At FanGraphs, Flaherty is projected for a four-year contract that pays $88 million. MLB Trade Rumors predicts a fifth year for Flaherty, kicking his total value to $115 million. If you have to pay for starting pitching, be it in trade or in free agent dollars, it’s not going to be cheap. $20 million per year is pretty much the price just to not get laughed out of the room even for a pitcher who is one year removed from having a 4.99 ERA and two years removed from making only eight starts.
The Orioles have already shown that they’ll sign a free agent who fits in this pattern this offseason. It’s not an exact comparison, but there are certainly similarities in Flaherty’s history to outfielder Tyler O’Neill, who (pending physical as of this writing) has a three-year deal worth $49.5 million from the O’s, with an opt out available after just one year of the contract.
There’s risk with this kind of player, but also it makes them cheaper than someone with a more consistent track record.
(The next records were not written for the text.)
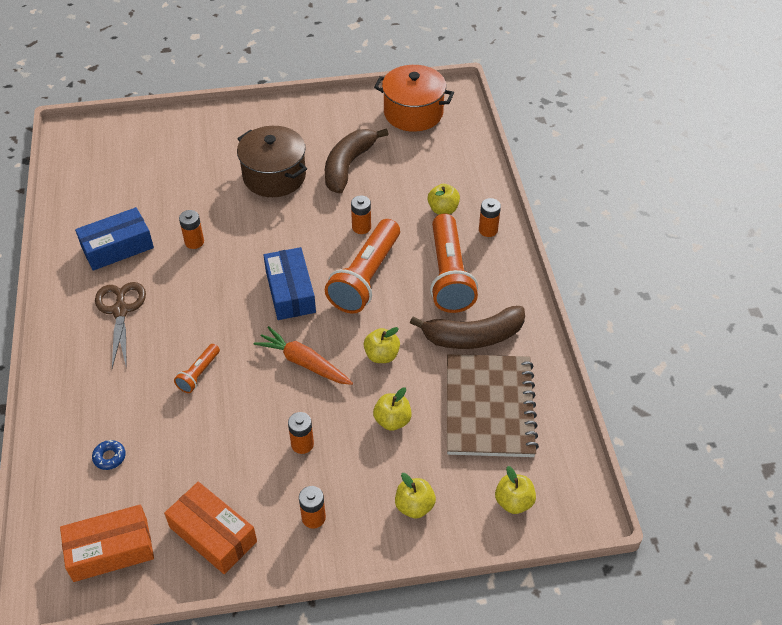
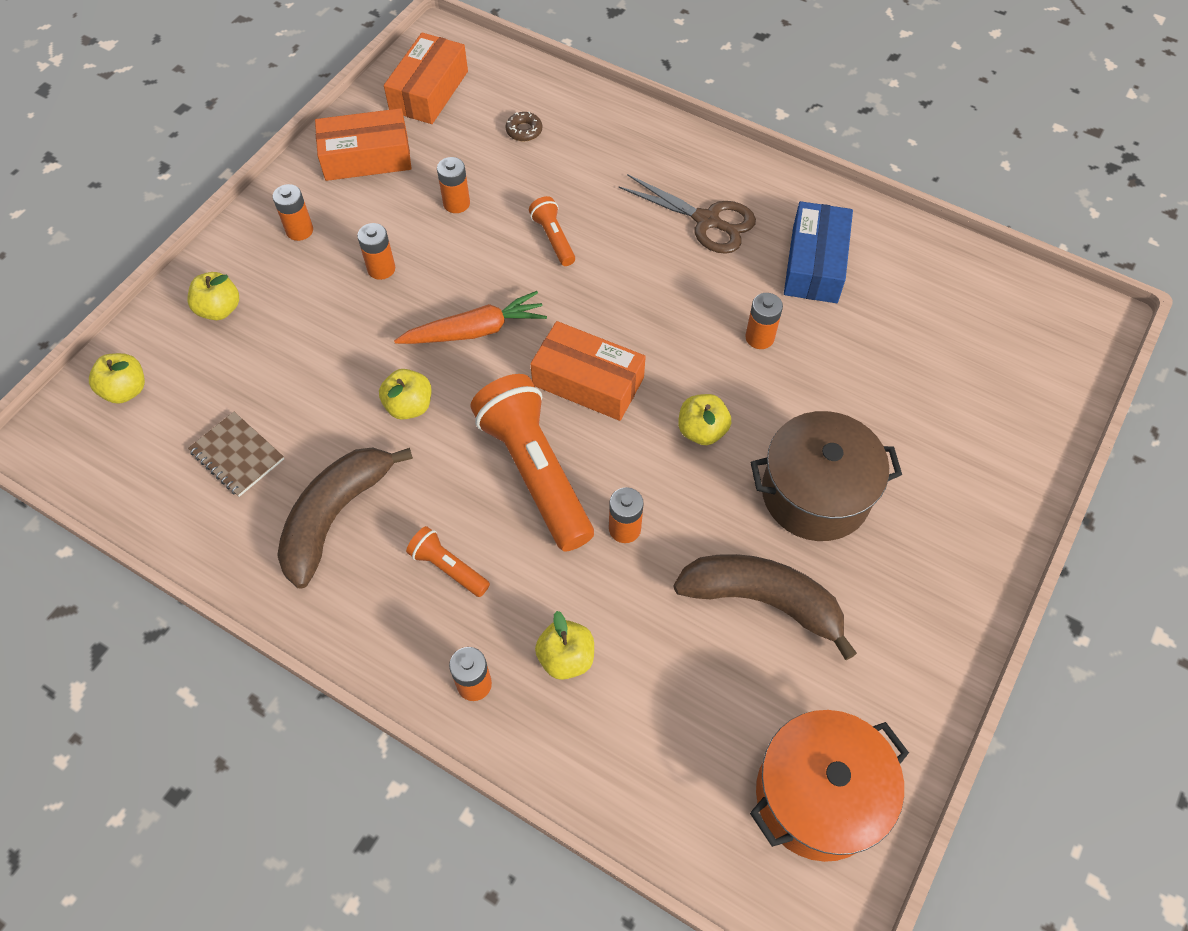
camera: 130 degrees right, 10 degrees up
(109, 457) = (524, 130): blue donut -> brown donut
(212, 446) = (456, 203): none -> orange battery
(290, 291) = (588, 381): blue box -> orange box
(348, 166) = (762, 601): brown banana -> brown banana turned 45 degrees counterclockwise
(392, 420) = (323, 357): yellow apple -> yellow apple (702, 431)
(449, 275) = (448, 568): orange flashlight -> orange flashlight, size x0.47
(489, 407) = (237, 455): brown notebook -> brown notebook, size x0.49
Anthony Santander is expected to double up the guarantee to O’Neill; he’s played 150+ games each of the last three seasons and O’Neill’s only played 100+ twice in a seven-year career. Burnes and Fried also double up whatever Flaherty gets. If he had always been good and mostly durable, he’d be in the $200 million conversation like those guys.
At his best, Flaherty could be the #2 caliber starter who the Orioles currently need. At his worst, well, we’ve already seen that in Birdland. That’s why I don’t actually want the team to sign him. But if that’s the way Elias goes, it won’t be too hard to find some ways to talk myself into it working out okay.